Na segunda-feira, o presidente norte-americano Donald Trump adiou ataques programados contra infraestrutura energética iraniana por cinco dias, citando discussões construtivas entre EUA e Irã. A medida elevou o sentimento de mercado, criando expectativas de que uma solução pode ser alcançada em breve e ajudando o Ouro a se recuperar de mínimas do ano perto de US$ 4.098.

No entanto, a recuperação não ganhou impulso de compra significativa, com autoridades iranianas negando negociações, o que deixa os investidores cautelosos quanto a um conflito prolongado.

Inflação impulsionada pelo petróleo e perspectiva de juros ofuscam a demanda por proteção

À medida que o conflito persiste no Oriente Médio e o Estreito de Hormuz permanece essencialmente fechado, a ação de preço do metal continuará sendo influenciada pelos riscos inflacionários ligados ao petróleo e pela narrativa de juros globais em patamar elevado por mais tempo, ofuscando seu apelo como ativo de refúgio.

Os mercados já precificaram amplamente cortes da Fed para este ano e passam a esperar que a autoridade mantenha as taxas inalteradas até 2026.

Para o Ouro, isso cria um cenário desafiador. Embora o metal seja tradicionalmente visto como proteção contra a inflação, o reaquecimento de preços elevou os rendimentos dos títulos do Tesouro dos EUA e manteve o dólar americano amplamente sólido, pesando sobre o ativo que não rende juros.

Simultaneamente, como petróleo e ouro são precificados em USD, preços elevados do crude ajudam indiretamente a sustentar a demanda pelo Greenback, adicionando pressão adicional sobre o metal precioso.

Entrementes, traders estão aumentando a liquidez vendendo ativos em geral, como mostra a pressão persistente nas ações globais desde o agravamento do conflito, com o ouro também sendo vendido para atender chamadas de margem, reduzir a exposição ao risco e preservar capital em meio a maior volatilidade.

À frente, o calendário econômico dos EUA traz dados preliminares do PMI da S&P Global, que devem ser divulgados ainda na sessão de negociação americana, oferecendo sinais iniciais sobre o impacto da guerra no Oriente Médio na atividade empresarial.

Análise técnica: vendedores no controle abaixo de médias móveis importantes

No gráfico de 4 horas, o viés de curto prazo permanece baixista, já que o preço opera bem abaixo das médias móveis simples de 50 e 100 períodos, sinalizando pressão de venda contínua.

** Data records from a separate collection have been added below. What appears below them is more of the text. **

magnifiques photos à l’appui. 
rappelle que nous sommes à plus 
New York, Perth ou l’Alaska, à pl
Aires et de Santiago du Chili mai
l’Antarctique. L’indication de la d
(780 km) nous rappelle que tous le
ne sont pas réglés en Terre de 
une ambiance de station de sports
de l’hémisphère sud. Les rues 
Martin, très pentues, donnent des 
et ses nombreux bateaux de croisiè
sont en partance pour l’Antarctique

O RSI em 39 segue abaixo da linha central de 50, indicando que os vendedores ainda mantêm o impulso, apesar da recuperação modesta após sobrevender.

O MACD virou-se para cima, com a linha MACD cruzando acima da linha de sinal e o histograma passando para território positivo, sugerindo que o momentum de baixa está diminuindo, mas ainda não reverte, deixando os vendedores em vantagem enquanto ocorre uma correção de alta.

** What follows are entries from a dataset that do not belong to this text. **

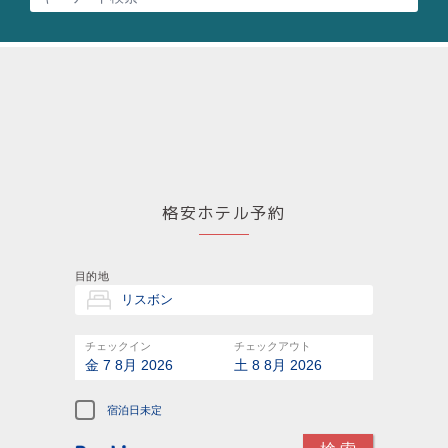
格安ホテル予約
目的地
チェックイン
チェックアウト
金 7 8月 2026
土 8 8月 2026
宿泊日未定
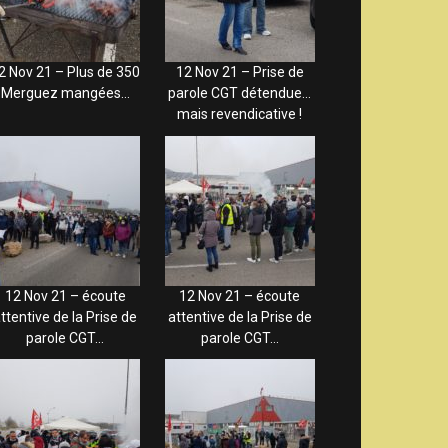
2 Nov 21 – Plus de 350
12 Nov 21 – Prise de
Merguez mangées…
parole CGT détendue…
mais revendicative !
12 Nov 21 – écoute
12 Nov 21 – écoute
ttentive de la Prise de
attentive de la Prise de
parole CGT…
parole CGT…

No lado positivo, a resistência imediata fica na faixa de US$ 4.450-US$ 4.500, com barreiras mais fortes na MMA de 50 dias por volta de US$ 4.795 e na MMA de 100 dias em US$ 4.983, pouco abaixo de US$ 5.000.

No lado negativo, o suporte inicial fica em US$ 4.300, seguido por US$ 4.098, onde compradores de quedas podem entrar, embora uma queda sustentada abaixo desse nível possa abrir portas para mais quedas.

Com a presença de dados, a próxima leitura relevante virá de indicadores de atividade empresarial que podem confirmar o efeito da tensão geopolítica na economia.